◆ **Task directions**:
Retype the records below exactly as given, but only from the first line through the line with "wrist: (728, 441)", and without the pictures.

[Dataset excerpts]
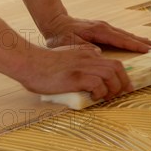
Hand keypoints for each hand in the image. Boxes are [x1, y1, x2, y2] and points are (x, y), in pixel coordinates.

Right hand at [19, 46, 133, 100]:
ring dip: (113, 88)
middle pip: (117, 67)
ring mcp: (82, 67)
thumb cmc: (38, 64)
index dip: (118, 74)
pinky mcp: (76, 77)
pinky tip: (93, 97)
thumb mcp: (61, 57)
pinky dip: (100, 93)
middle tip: (122, 93)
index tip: (117, 85)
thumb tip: (80, 75)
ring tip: (107, 97)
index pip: (109, 61)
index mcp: (83, 53)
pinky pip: (98, 84)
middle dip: (123, 82)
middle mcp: (86, 58)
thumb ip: (73, 61)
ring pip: (111, 74)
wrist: (27, 62)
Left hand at [41, 14, 150, 52]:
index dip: (135, 46)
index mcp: (98, 31)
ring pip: (125, 35)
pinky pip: (119, 35)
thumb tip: (98, 52)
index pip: (121, 39)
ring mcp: (103, 27)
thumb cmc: (59, 35)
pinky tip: (135, 43)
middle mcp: (104, 27)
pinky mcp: (101, 29)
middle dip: (143, 43)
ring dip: (139, 41)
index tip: (148, 50)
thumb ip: (83, 48)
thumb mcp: (68, 43)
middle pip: (127, 36)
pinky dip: (130, 39)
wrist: (53, 22)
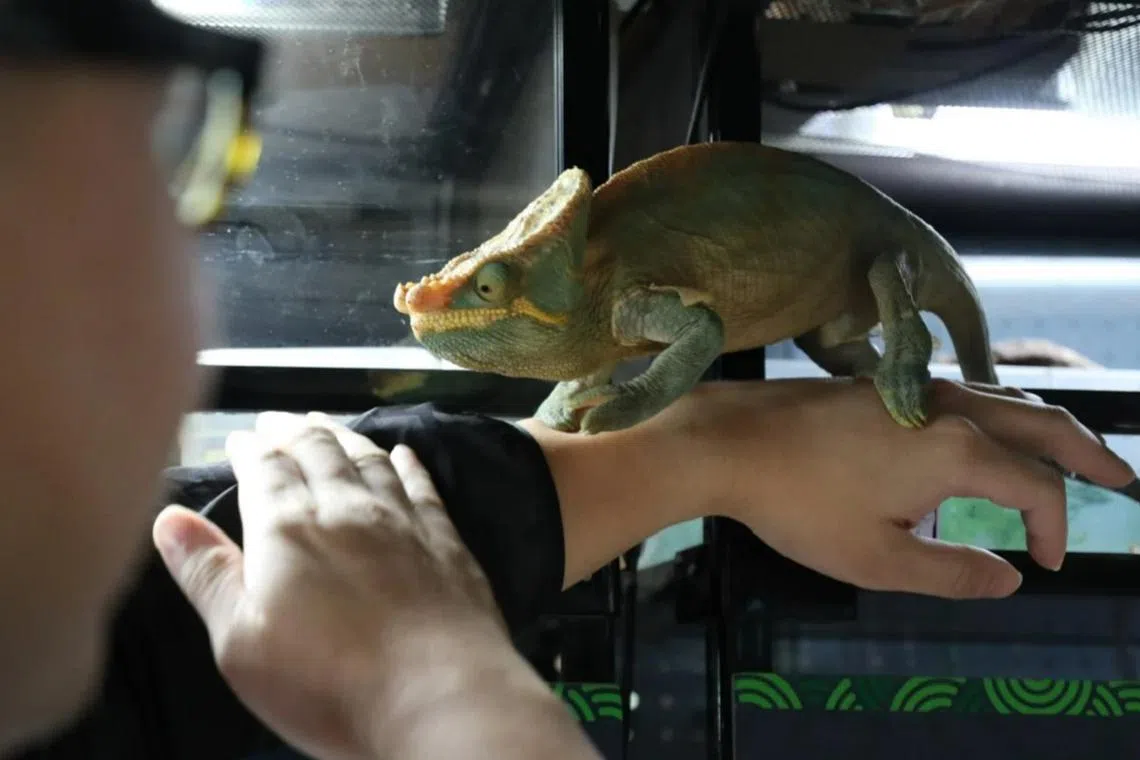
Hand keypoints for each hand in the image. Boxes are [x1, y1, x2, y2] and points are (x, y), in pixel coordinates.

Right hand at [151, 412, 533, 759]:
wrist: (437, 693)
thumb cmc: (325, 680)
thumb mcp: (240, 641)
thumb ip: (207, 574)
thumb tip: (169, 518)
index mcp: (288, 528)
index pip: (265, 470)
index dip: (251, 450)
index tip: (240, 439)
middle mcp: (346, 508)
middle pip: (317, 452)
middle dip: (292, 431)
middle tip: (278, 421)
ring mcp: (402, 520)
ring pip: (368, 460)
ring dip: (344, 437)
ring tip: (327, 425)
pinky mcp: (445, 541)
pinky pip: (422, 486)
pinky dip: (408, 464)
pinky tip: (404, 453)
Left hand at [653, 378, 1135, 597]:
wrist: (728, 441)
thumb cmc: (799, 505)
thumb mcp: (877, 560)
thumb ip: (951, 573)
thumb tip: (1007, 578)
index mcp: (958, 451)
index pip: (1036, 489)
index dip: (1051, 529)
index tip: (1043, 564)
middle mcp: (949, 408)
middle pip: (1042, 423)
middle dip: (1087, 453)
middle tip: (1121, 477)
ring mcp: (914, 388)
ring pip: (1004, 399)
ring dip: (1045, 427)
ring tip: (1068, 452)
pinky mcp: (883, 383)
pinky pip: (964, 394)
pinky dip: (998, 415)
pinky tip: (983, 437)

◆ **Reply**:
Hand keypoints for each hand in the image. Boxes are [x1, y1, x2, y2] and points are (x, y), in pixel coordinates.

Right hand at [19, 46, 133, 100]:
ring dip: (113, 88)
middle pip: (117, 67)
ring mcp: (82, 67)
thumb cmc: (38, 64)
index dip: (118, 74)
pinky mcp: (76, 77)
pinky tip: (93, 97)
thumb mcp: (61, 57)
pinky dip: (100, 93)
middle tip: (122, 93)
index tip: (117, 85)
thumb tip: (80, 75)
ring tip: (107, 97)
index pip: (109, 61)
index mcp: (83, 53)
pinky pip: (98, 84)
middle dip: (123, 82)
middle mcp: (86, 58)
thumb ip: (73, 61)
ring pip: (111, 74)
wrist: (27, 62)
Left hand at [41, 14, 150, 52]:
index dip: (135, 46)
index mcp: (98, 31)
ring pip: (125, 35)
pinky pip: (119, 35)
thumb tip: (98, 52)
index pip: (121, 39)
ring mcp: (103, 27)
thumb cmc: (59, 35)
pinky tip: (135, 43)
middle mcp: (104, 27)
pinky mcp: (101, 29)
middle dip: (143, 43)
ring dip: (139, 41)
index tip: (148, 50)
thumb ip: (83, 48)
thumb mcp: (68, 43)
middle pip: (127, 36)
pinky dip: (130, 39)
wrist: (53, 22)
Hand keypoints for each hand in the image. Boxes are [x1, y1, x2, y2] and points are (x, y), in pixel coordinates.

Right hand at [151, 412, 533, 759]:
wrist: (437, 693)
thumb cmc: (325, 680)
thumb mcp: (240, 641)
thumb ip: (207, 574)
thumb tip: (169, 518)
index mcp: (288, 528)
index pip: (265, 470)
index dip: (251, 450)
index tip: (240, 439)
middle mcp: (346, 508)
middle pip: (317, 452)
middle dip: (292, 431)
middle tip: (278, 421)
ring mcp: (402, 520)
ring pip: (368, 460)
ring dip: (344, 437)
ring tip: (327, 425)
pinky mcp: (445, 541)
pinky pip: (422, 486)
pinky dip: (408, 464)
pinky tip: (404, 453)
Left hand at [653, 378, 1135, 597]:
wrist: (728, 441)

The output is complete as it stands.